*To do*
1. Return the passage on reversible finite automata word for word, starting at "Another question that" and ending at "considered (see Sect. 4).".
2. Resume the passage on reversible finite automata after its last sentence.

** start of Passage shown **

An irreversible \(\text {DFA}\) accepting the language \(a^*bb^*\), that cannot be accepted by any reversible \(\text {DFA}\).

Basically, the definition of logical reversibility of some type of device requires that the device is deterministic and that any configuration must have at most one predecessor. But these requirements do not define reversibility sufficiently. For example, in which way is the predecessor configuration computed? May we use a universal device? Do we have to use a device of the same type? Or else a device with the same computational power? The idea to step the computation back and forth anticipates not to use a universal machine in general. For the latter question consider again the \(\text {DFA}\) of Fig. 1 that accepts the language \(a^*b^+\). If the predecessor configuration has to be computed by a \(\text {DFA}\) as well, the given \(\text {DFA}\) is irreversible. Once in state \(s_1\), it is impossible to get back uniquely on input symbol b. However, if a \(\text {DFA}\) is equipped with an input window of size two, it can compute the predecessor state. Moreover, deterministic finite automata with window size two have the same power as \(\text {DFA}\). So, if the predecessor configuration may be computed with lookahead two, the given \(\text {DFA}\) is reversible. Further results on gradual reversibility dependent on the size of lookaheads can be found in [2, 28].

Another question that comes up in connection with the computability of predecessor configurations concerns the set of configurations that count. Do we have to consider all possible configurations as potential predecessors? Or only configurations that are reachable from some initial configurations, that is, configurations that actually occur in computations? Consider for example the \(\text {DFA}\) in Fig. 2. It is reversible for all reachable configurations, but it is irreversible if all possible configurations count. Reversibility on reachable configurations is a wider notion than reversibility on all configurations. It turns out that this makes a big difference if machines are considered, but it does not make any difference if languages are considered (see Sect. 4).

Fig. 2.

[20] A \(\text {DFA}\) (left) and an unreachable configuration (right).

Unless stated otherwise, in the sequel we tacitly make the appointment that the backward steps of a computation are performed by another device of the same type and that all configurations count.

3 Size of Reversible Finite Automata

It is well known that the minimal \(\text {DFA}\) accepting a given regular language is unique up to isomorphism. So the relations between minimality and reversibility are of natural interest, in particular, questions concerning the decidability, uniqueness, and the size of a minimal reversible \(\text {DFA}\) in terms of the size of the equivalent minimal \(\text {DFA}\).

Before we turn to the discussion of these relations, we recall some definitions. A deterministic finite automaton (DFA) is a system \(M=\langle S,\Sigma ,\delta ,s_0,F\rangle \), where S is the finite set of internal states, \(\Sigma \) is the alphabet of input symbols, \(s_0\in S\) is the initial state, \(F\subseteq S\) is the set of accepting states, and \(\delta :S\times \Sigma \rightarrow S\) is the partial transition function. Note, that here the transition function is not required to be total. By \(\delta ^{\scriptscriptstyle \leftarrow }:S\times \Sigma \rightarrow 2^S\), with \(\delta ^{\scriptscriptstyle \leftarrow }(q,a) = \{\,p\in S \mid \delta (p,a)=q\,\}\), we denote the reverse transition function of \(\delta \).

** end of Passage shown **
** start of Dataset extract **

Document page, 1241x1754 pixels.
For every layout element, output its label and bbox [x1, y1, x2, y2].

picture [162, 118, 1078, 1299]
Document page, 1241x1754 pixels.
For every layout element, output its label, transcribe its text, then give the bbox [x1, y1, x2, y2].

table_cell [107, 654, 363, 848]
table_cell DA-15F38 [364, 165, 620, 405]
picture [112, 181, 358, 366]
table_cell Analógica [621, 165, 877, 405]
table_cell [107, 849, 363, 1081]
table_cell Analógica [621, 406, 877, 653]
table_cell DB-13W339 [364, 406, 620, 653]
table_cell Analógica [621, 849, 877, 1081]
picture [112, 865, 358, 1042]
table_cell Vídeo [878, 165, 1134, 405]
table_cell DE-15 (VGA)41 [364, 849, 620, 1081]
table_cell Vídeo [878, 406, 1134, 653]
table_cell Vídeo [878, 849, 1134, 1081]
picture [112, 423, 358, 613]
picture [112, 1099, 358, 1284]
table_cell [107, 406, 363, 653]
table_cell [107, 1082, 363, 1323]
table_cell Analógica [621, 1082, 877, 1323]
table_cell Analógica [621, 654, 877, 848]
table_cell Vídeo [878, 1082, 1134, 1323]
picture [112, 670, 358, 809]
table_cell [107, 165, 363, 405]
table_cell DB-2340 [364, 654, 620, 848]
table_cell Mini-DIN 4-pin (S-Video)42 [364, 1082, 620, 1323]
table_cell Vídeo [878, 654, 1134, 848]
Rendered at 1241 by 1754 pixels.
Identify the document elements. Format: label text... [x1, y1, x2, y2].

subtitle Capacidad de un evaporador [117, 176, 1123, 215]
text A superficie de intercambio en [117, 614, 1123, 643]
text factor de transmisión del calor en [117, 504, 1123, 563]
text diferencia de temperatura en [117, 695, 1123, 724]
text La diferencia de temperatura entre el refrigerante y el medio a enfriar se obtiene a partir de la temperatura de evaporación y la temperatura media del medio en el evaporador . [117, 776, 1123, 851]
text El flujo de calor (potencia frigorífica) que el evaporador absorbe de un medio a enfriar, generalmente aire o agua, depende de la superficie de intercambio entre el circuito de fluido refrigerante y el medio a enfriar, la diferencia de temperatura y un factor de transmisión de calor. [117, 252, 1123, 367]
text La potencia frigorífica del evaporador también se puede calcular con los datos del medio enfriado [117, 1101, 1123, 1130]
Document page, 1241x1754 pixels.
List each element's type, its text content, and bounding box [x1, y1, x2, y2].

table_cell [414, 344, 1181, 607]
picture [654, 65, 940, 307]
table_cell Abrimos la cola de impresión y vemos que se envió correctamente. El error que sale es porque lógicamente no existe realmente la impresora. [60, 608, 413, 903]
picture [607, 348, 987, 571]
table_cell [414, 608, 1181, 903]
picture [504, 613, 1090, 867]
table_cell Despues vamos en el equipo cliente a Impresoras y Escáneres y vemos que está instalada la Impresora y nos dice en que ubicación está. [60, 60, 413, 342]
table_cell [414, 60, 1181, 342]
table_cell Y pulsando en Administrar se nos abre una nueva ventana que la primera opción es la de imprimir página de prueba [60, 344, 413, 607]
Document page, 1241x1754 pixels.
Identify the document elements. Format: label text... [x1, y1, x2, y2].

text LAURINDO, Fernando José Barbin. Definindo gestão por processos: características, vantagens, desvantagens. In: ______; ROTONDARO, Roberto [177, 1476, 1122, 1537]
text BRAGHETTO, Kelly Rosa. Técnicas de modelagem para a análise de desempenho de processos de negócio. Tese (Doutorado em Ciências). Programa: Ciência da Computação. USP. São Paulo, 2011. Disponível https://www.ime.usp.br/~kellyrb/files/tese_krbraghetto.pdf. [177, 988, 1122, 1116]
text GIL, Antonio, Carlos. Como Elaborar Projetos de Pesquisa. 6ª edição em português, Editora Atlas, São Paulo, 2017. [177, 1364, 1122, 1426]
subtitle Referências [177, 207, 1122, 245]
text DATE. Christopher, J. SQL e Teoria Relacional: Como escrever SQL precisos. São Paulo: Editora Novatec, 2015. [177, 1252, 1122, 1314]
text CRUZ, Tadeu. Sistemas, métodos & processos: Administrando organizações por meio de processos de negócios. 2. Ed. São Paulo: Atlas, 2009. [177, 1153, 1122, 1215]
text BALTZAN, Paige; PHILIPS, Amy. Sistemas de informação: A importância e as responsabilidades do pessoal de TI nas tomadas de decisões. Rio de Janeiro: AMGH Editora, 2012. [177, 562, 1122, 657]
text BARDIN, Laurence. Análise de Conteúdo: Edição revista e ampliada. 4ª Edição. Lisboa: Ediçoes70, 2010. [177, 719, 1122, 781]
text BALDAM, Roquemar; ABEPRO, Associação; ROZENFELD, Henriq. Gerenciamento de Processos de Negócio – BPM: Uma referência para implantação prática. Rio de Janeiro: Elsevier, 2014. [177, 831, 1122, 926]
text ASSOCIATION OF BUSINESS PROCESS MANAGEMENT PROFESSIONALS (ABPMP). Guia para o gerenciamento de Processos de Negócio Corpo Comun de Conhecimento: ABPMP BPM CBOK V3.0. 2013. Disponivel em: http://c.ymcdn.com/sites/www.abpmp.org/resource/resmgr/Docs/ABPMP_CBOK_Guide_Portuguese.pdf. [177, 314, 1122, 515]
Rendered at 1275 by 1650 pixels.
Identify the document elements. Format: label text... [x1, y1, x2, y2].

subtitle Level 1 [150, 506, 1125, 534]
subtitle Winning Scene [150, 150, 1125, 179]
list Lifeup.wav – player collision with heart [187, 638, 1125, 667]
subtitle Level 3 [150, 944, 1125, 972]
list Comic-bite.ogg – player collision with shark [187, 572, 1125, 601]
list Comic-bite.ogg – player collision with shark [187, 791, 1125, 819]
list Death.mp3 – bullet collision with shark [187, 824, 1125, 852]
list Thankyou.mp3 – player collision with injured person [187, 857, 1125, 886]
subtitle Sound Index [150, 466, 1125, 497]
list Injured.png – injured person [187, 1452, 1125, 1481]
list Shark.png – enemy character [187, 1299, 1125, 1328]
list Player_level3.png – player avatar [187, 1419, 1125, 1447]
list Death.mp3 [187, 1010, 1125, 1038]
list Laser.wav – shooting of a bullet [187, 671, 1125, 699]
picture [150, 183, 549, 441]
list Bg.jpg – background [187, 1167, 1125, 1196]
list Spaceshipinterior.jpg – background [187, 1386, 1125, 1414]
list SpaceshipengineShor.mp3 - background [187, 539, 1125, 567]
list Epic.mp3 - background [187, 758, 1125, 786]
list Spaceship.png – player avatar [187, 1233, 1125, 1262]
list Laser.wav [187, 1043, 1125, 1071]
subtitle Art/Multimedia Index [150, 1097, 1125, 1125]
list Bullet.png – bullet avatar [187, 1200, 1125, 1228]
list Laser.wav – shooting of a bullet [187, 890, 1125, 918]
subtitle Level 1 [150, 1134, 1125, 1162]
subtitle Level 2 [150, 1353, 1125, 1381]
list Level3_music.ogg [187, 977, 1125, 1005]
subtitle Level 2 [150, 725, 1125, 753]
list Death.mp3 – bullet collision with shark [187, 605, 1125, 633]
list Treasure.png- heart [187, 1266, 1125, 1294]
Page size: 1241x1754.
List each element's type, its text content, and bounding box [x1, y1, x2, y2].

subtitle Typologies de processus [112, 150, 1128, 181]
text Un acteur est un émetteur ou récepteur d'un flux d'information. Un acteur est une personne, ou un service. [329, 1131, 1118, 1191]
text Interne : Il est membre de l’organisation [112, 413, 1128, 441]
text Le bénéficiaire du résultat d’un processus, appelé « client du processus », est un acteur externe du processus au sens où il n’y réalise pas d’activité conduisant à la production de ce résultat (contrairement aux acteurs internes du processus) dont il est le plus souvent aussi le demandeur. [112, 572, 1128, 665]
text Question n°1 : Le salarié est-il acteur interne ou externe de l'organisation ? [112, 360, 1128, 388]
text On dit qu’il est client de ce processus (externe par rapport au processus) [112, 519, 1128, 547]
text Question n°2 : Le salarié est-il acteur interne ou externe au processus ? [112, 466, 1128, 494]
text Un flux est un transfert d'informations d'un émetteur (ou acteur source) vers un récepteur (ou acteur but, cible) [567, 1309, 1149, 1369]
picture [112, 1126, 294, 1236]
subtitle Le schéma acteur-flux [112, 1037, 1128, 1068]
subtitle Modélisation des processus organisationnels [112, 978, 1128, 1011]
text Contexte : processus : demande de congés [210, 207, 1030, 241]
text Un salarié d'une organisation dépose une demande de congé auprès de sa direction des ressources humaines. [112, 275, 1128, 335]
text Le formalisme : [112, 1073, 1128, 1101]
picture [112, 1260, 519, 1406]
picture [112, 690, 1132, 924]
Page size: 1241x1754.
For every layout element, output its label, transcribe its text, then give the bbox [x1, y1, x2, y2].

** end of Dataset extract **

*Answers given*
1.
Another question that comes up in connection with the computability of predecessor configurations concerns the set of configurations that count. Do we have to consider all possible configurations as potential predecessors? Or only configurations that are reachable from some initial configurations, that is, configurations that actually occur in computations? Consider for example the \(\text {DFA}\) in Fig. 2. It is reversible for all reachable configurations, but it is irreversible if all possible configurations count. Reversibility on reachable configurations is a wider notion than reversibility on all configurations. It turns out that this makes a big difference if machines are considered, but it does not make any difference if languages are considered (see Sect. 4).

2.
A \(\text {DFA}\) is reversible if every letter \(a\in \Sigma \) induces an injective partial mapping from S to itself via the mapping \(\delta _a:S\rightarrow S\) with \(p\mapsto \delta (p,a)\). In this case, the reverse transition function \(\delta ^{\scriptscriptstyle \leftarrow }\) can be seen as a (partial) injective function \(\delta ^{\scriptscriptstyle \leftarrow }:S\times \Sigma \rightarrow S\).

A restricted variant of reversible deterministic finite automata has been introduced and studied in the context of algorithmic learning theory in [2]; see also [18]. The definition there requires that any reversible \(\text {DFA}\) has only one sole accepting state. Sometimes these devices are called bideterministic \(\text {DFA}\). For this notion of reversibility the question for uniqueness and the size of a minimal reversible \(\text {DFA}\) is settled, as a language L is accepted by a bideterministic \(\text {DFA}\) if and only if the minimal \(\text {DFA}\) for L is reversible and has a unique final state (see [36]).

Later this concept of reversibility has been extended in [36], so that multiple accepting as well as multiple initial states are allowed. In particular, this means that reversible \(\text {DFA}\) in this sense are nondeterministic devices. However, even these devices cannot accept the regular language \(a^*b^*\) reversibly [36]. A further generalization of reversibility to quasi-reversibility, which even allows nondeterministic transitions was introduced in [32] (see also [11]). However, these quasi-reversible \(\text {DFA}\) may be exponentially more succinct than the minimal reversible \(\text {DFA}\).

Next we turn to discuss the question for decidability, uniqueness, and the size of a minimal reversible \(\text {DFA}\) in the standard definition from above.

The example depicted in Fig. 3 answers the question whether a minimal reversible \(\text {DFA}\) is unique.

Fig. 3.

Non-isomorphic minimal reversible \(\text {DFA}\) for the finite language \(L=\{aa,ab,ba\}\).

Theorem 1

([14]). Let L be a regular language accepted by some reversible \(\text {DFA}\). Then a minimal reversible \(\text {DFA}\) accepting L is not necessarily unique, even not up to isomorphism.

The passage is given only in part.